Analysis: One word carries Michigan State to Final Four

Nicole Auerbach
USA TODAY Sports
Michigan State Spartans head coach Tom Izzo cuts down the net after the game against the Louisville Cardinals in the finals of the east regional of the 2015 NCAA Tournament at Carrier Dome. The Michigan State Spartans won 76-70.

SYRACUSE, N.Y. — At the end of each and every huddle, the Spartan players would break and chant in unison: "Indy."

This ritual, this reciting of the name of the Final Four's host city began last summer and extended, eventually, into the fall and winter months. As Michigan State slogged through some ugly games and more than a few painful losses, the coaching staff grew sick of it.

"We got tired of hearing it because we were playing so poorly — no way this is an Indy-bound team," assistant coach Dane Fife said. "We all kind of snickered in the back, thinking these guys have no idea what it's going to take to get to Indy."

### Task to carry out
Decide whether each statement agrees with the Michigan State basketball article, answering yes or no and quoting the deciding words from it. 1. The players chanted "Indy" at the end of every huddle. 2. The chanting ritual began in the winter. 3. The coaching staff grew tired of hearing the chant. Use only the article to answer.

### Extracted records
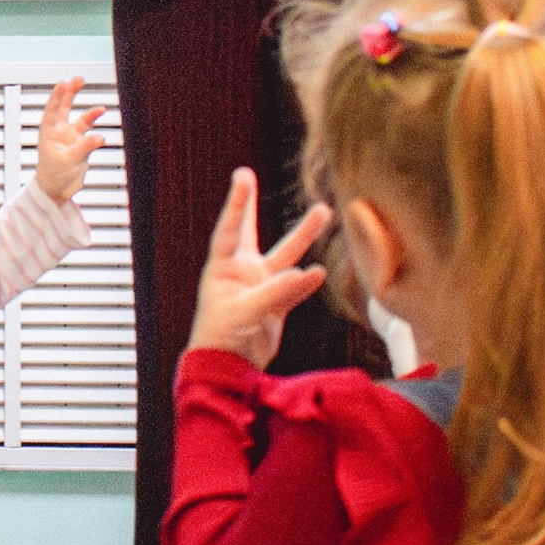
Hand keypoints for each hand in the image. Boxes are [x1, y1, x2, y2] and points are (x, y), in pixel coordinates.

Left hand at [34, 76, 107, 205]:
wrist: (58, 191)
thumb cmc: (53, 176)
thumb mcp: (67, 161)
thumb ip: (84, 148)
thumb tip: (99, 137)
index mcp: (48, 132)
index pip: (52, 109)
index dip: (57, 95)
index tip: (63, 83)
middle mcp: (59, 132)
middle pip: (64, 108)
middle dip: (70, 93)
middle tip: (78, 79)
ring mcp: (71, 138)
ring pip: (80, 120)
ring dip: (90, 113)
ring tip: (101, 109)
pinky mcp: (81, 146)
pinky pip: (90, 134)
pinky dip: (96, 131)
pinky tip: (103, 133)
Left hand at [188, 170, 332, 370]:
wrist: (228, 369)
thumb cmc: (222, 338)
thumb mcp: (244, 313)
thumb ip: (275, 293)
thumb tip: (308, 272)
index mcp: (224, 269)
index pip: (230, 229)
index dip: (239, 203)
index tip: (243, 175)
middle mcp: (242, 272)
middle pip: (254, 233)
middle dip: (255, 207)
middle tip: (251, 174)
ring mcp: (260, 287)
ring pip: (285, 257)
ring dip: (302, 236)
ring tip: (323, 211)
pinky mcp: (276, 305)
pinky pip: (295, 289)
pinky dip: (306, 282)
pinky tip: (318, 272)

### Response
1. Yes: "At the end of each and every huddle, the Spartan players would break and chant in unison: "Indy.""
2. No: "This ritual, this reciting of the name of the Final Four's host city began last summer"
3. Yes: "the coaching staff grew sick of it."